Trzy lata wystarczyły, by z a-klasowych boisk przenieść się na poziom trzecioligowy. Patrząc na przebieg całego sezon i wyniki osiągane przez Solarzy mogłoby się wydawać, że trzeci awans przyszedł drużynie z Oświęcimia nie trudniej, niż dwa poprzednie. – To fakt, że awans udało się zdobyć już na trzy kolejki przed końcem sezonu, ale muszę przyznać, że ten sezon był najbardziej wyczerpujący. Ze względu na pogodę inauguracja rundy rewanżowej wydłużała się, co zaburzało przygotowania. Później z kolei był problem z terminarzem, doszły mecze w środy i spotkania co trzy, cztery dni. Do tego kontuzje nas nie omijały, dlatego problemów było sporo – przekonuje prezes klubu, Kinga Mitoraj.

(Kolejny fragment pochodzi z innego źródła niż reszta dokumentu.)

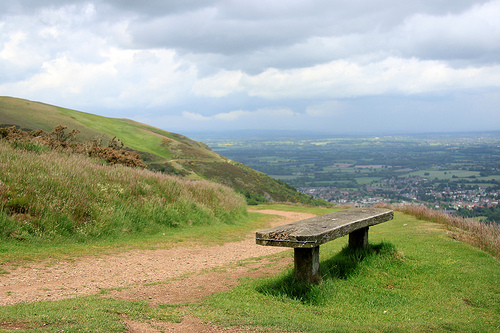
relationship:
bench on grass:
[255, 202, 393, 292] [203, 202, 499, 331]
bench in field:
[255, 202, 393, 292] [2, 96, 499, 331]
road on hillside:
[0, 201, 325, 309] [0, 92, 324, 259]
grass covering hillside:
[1, 141, 248, 234] [0, 125, 263, 219]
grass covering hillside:
[1, 129, 248, 218] [0, 120, 241, 239]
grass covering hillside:
[381, 195, 498, 255] [375, 200, 498, 255]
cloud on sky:
[235, 61, 500, 98] [369, 35, 439, 82]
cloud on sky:
[193, 61, 248, 100] [3, 0, 498, 137]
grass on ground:
[331, 254, 499, 332] [0, 94, 499, 331]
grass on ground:
[7, 97, 202, 167] [0, 94, 499, 331]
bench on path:
[255, 202, 393, 292] [2, 203, 312, 302]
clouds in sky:
[24, 9, 481, 111] [3, 0, 498, 137]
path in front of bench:
[18, 204, 236, 330] [255, 203, 393, 278]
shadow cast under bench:
[256, 237, 383, 304] [255, 202, 393, 292]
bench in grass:
[255, 202, 393, 292] [2, 97, 498, 329]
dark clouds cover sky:
[88, 2, 416, 62] [13, 59, 498, 131]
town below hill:
[207, 140, 499, 210] [5, 97, 498, 331]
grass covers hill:
[1, 141, 248, 234] [1, 94, 357, 274]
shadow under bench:
[256, 237, 383, 304] [255, 202, 393, 292]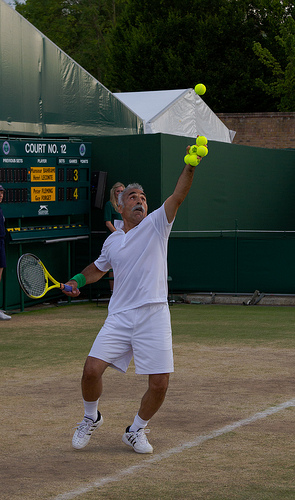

Czy na trzecioligowych boiskach kibice w Oświęcimiu mogą spodziewać się walki o kolejny awans? – Chcąc awansować wyżej musimy mieć przygotowane zaplecze. Będziemy uczyć się tej III ligi, przygotowywać pod względem organizacyjnym i infrastrukturalnym. Celem na nadchodzący sezon będzie pozycja od pierwszego do piątego miejsca. Ze strony klubu na zawodnikach nie będzie ciążyła presja awansu – wyjaśnia prezes.

W środę Małopolski Związek Piłki Nożnej poinformował, że póki co tylko dwa zespoły – Janina Libiąż i Beskid Andrychów – otrzymały licencję na grę w III lidze. Jak jednak zapewnia Kinga Mitoraj, zespół Soły nie ma żadnych problemów. – Pełną dokumentację wysłaliśmy do naszego macierzystego podokręgu półtorej tygodnia temu. Do MZPN dotarły jednak z opóźnieniem, dlatego naszemu klubowi nie została jeszcze przyznana licencja – tłumaczy.

Podczas ostatniego treningu Sebastian Stemplewski testował kilku kandydatów do gry w oświęcimskim zespole. Mowa tu także o piłkarzach mających w swojej karierze występy w Ekstraklasie! Póki co działacze klubu nie chcą jednak ujawniać nazwisk. Pewne jest natomiast, że z klubem pożegnają się Przemysław Niewiedział i Marcin Nowak.